Yvonne Poot appreciates a good story well-told, no matter the medium. She lectures on film history and analysis at Amsterdam University of Applied Sciences and has her own company, appropriately named wordsmart, which offers editing and translation services. She lives in Utrecht with her husband Martijn and a wonderful Rhodesian Ridgeback named Elmo. In addition to writing and film, she enjoys Crossfit and a good pint. ‘You can wake me up in the middle of the night for a Guinness, the best beer in the world!’
As a teenager growing up in a small town near Eindhoven she dreamed of being a writer—it’s a dream she finally decided to act on when she signed up for her first workshop with us. This spring she’s joining us for her third Level II workshop.
Q: What made you sign up for your first workshop?
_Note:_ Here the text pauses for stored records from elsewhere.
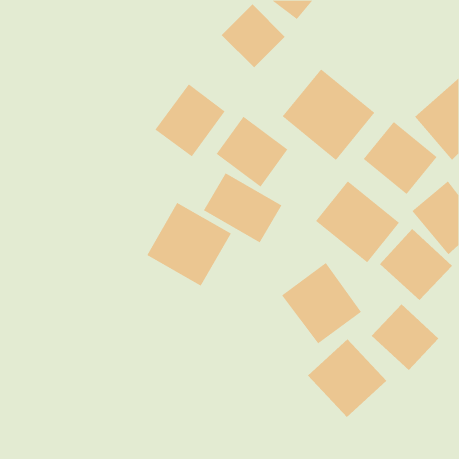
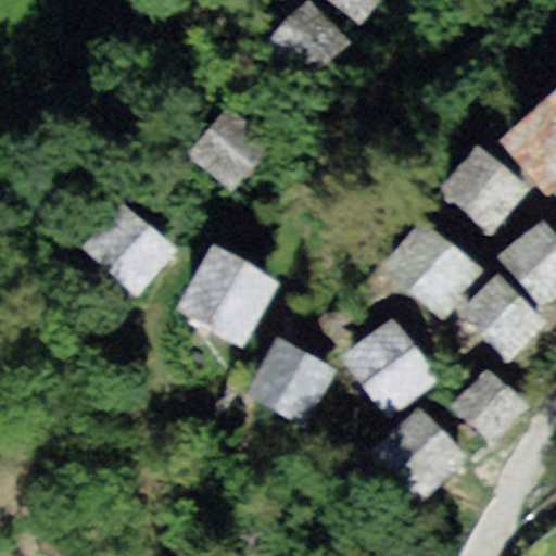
building: [282,68,375,161] -> none
building: [216,116,288,188] -> none
building: none -> [79,199,177,294]
building: [203,172,282,243] -> none
building: none -> [248,339,337,427]

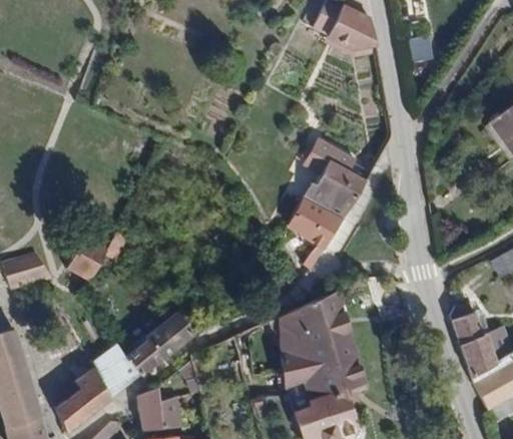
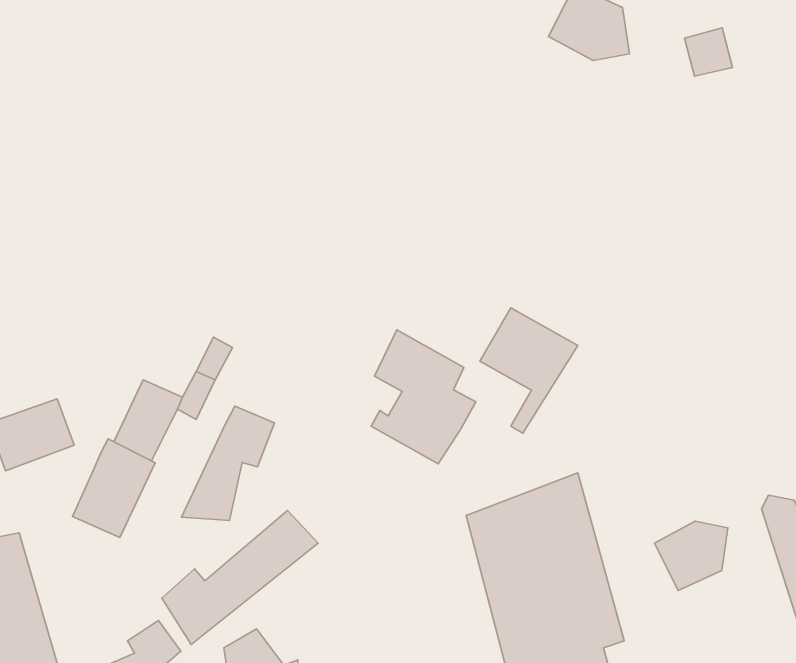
building: [303,140,364,218] -> [371,330,476,464]
building: none -> [181,406,275,521]
building: none -> [73,439,155,537]
building: none -> [654,521,728,591]

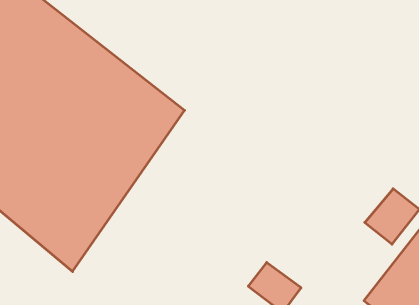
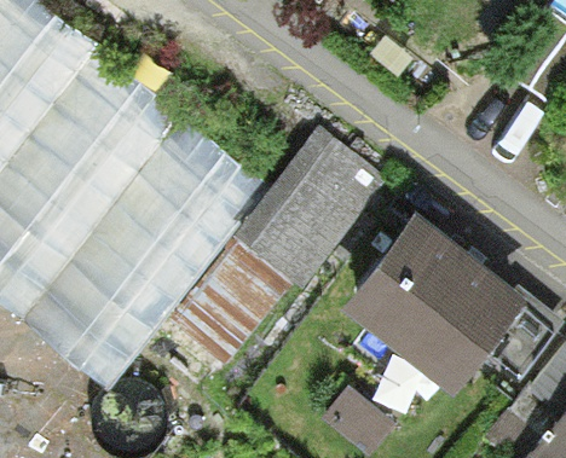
building: none -> [181,135,392,364]
building: none -> [340,196,513,365]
A: I had a now-or-never epiphany (turning forty probably had something to do with that…), I quit my job, started my own business and decided writing should be a big part of this new life. That’s when I signed up.
Q: Where do you get your material from?
A: I have a ‘process book’; a large, black Moleskin in which I collect random ideas, sentences I read or hear, words I find beautiful or weird, pictures that trigger my imagination. It is my big black book of ideas and creativity.
Q: Who are your literary heroes?
- Charles Dickens, because I love his use of language, his precise analysis of human character and his belief in the triumph of good over evil (A Tale of Two Cities).
- Gore Vidal, because he wrote delicious gossip clothed in well researched historical accounts (Creation).
- Richard Yates, because he understood the disappointment people experience in life and themselves (Revolutionary Road).
- Terry Pratchett, because he was a true wizard. He conjured up worlds full of genius, humorous wordplay (any Discworld novel).
Q: What’s been the most exciting thing about writing?
A: I love the moment when I have most of the pieces of the puzzle, but don’t see the complete story yet: a lot of the research is done, the angle is chosen, most of the storyline is clear. I can start pulling the words out of my brain and play with them on paper, but there is also still room for surprises and unforeseen plot changes.